What is Tooth Resorption?


It is not uncommon for patients to hear from a dental professional that they are experiencing tooth resorption. This diagnosis may come as a shock and leave patients with quite a few questions. Patients may not even know what tooth resorption means. Tooth resorption occurs when the body rejects its own tooth for protection or self-defense. In many cases, this takes place because of a traumatic injury or accident.


The term resorption means there is inflammation and loss of the tooth's dentin or the inner tissue below the tooth’s enamel and cementum. The enamel is the outer layer of the tooth, and the cementum is the outer layer of the tooth which covers the roots of the tooth. The following article will review different types of resorption and treatment options.


Internal Tooth Resorption

Patients with suspected tooth resorption should follow up with their dentist. The dental professional will examine the teeth.

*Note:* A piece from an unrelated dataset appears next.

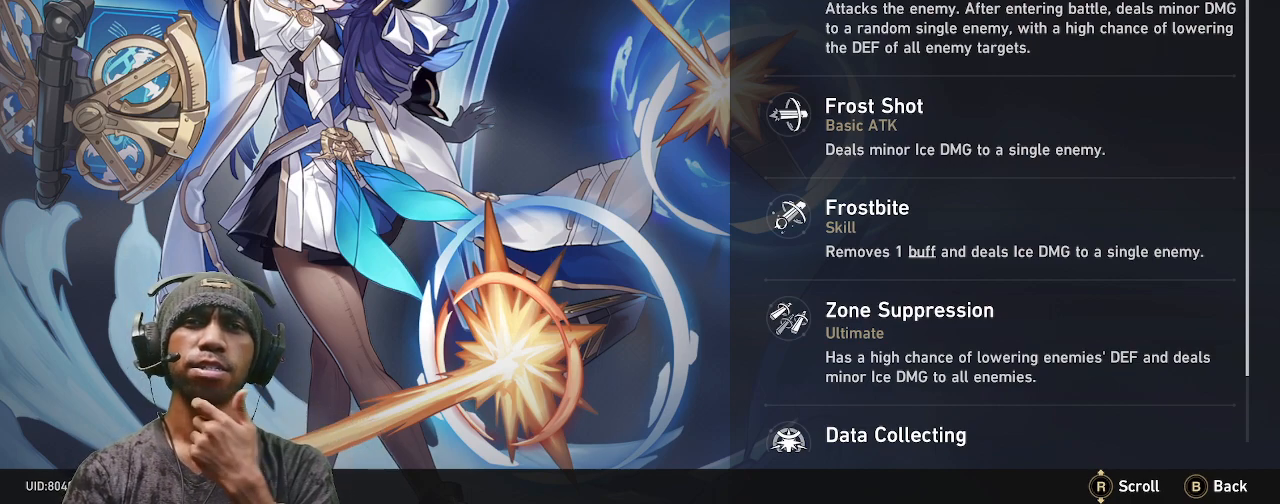
{"buttons": ["R2"], "left_stick": "center", "right_stick": "center", "events": []}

They will diagnose internal resorption when the dentin or cementum of the tooth is absorbed into the tooth canal. This results in inflammation of the tooth's inner and outer surfaces. Following the injury of a tooth, the tissue becomes inflamed and will absorb back into the root. Over time, this process results in the tooth becoming hollow. This makes the tooth weak and at high risk for damage and decay. Various types of injuries can cause internal resorption such as trauma, heat exposure, contact with chemicals, or when bacteria reach the pulp.


One of the first signs of internal resorption is a reddish tinge to the tooth. The dental professional typically orders dental X-rays of the teeth. This can aid in detecting if there are any dental lesions.


External Tooth Resorption

Another type of tooth resorption is external resorption. This is similar to internal resorption and can be difficult to diagnose. External resorption can even occur at the same time as internal resorption. This issue is usually caused by trauma to the teeth. Other causes may include braces or rapid orthodontic movement of the teeth, and an infection of the gums which surround the teeth. Damage to the outside root or crown of the tooth can result in tooth loss, infection, shifting teeth, and other serious issues associated with the mouth.



If a patient experiences any type of oral trauma or notices signs of resorption, it is critical to seek prompt attention from a dental professional. In order to ensure the best possible outcome, early detection and treatment is vital. The treatment methods for tooth resorption will vary based on the cause and specific details associated with the case. The dental professional may opt to perform a root canal treatment. This involves filling and sealing the tooth to prevent further damage and preserve the natural tooth. In cases of more severe tooth resorption, the tooth may need to be extracted. When resorption is identified in the early stages, a dental surgeon can expose the damaged area and remove affected cells.


Practicing good oral hygiene helps patients avoid issues such as tooth resorption. This includes at least twice daily brushing and flossing the teeth daily. Patients should also make regular visits to the dentist for an examination and professional cleaning. Unfortunately, tooth resorption can still occur. It can be difficult to avoid certain trauma, accidents, and infection. Patients who play contact sports should also consider wearing a mouthguard in order to protect their teeth. If the teeth are injured or patients notice early signs of an issue, they should follow up with their dentist as soon as possible. Prompt treatment can be critical in preserving the tooth.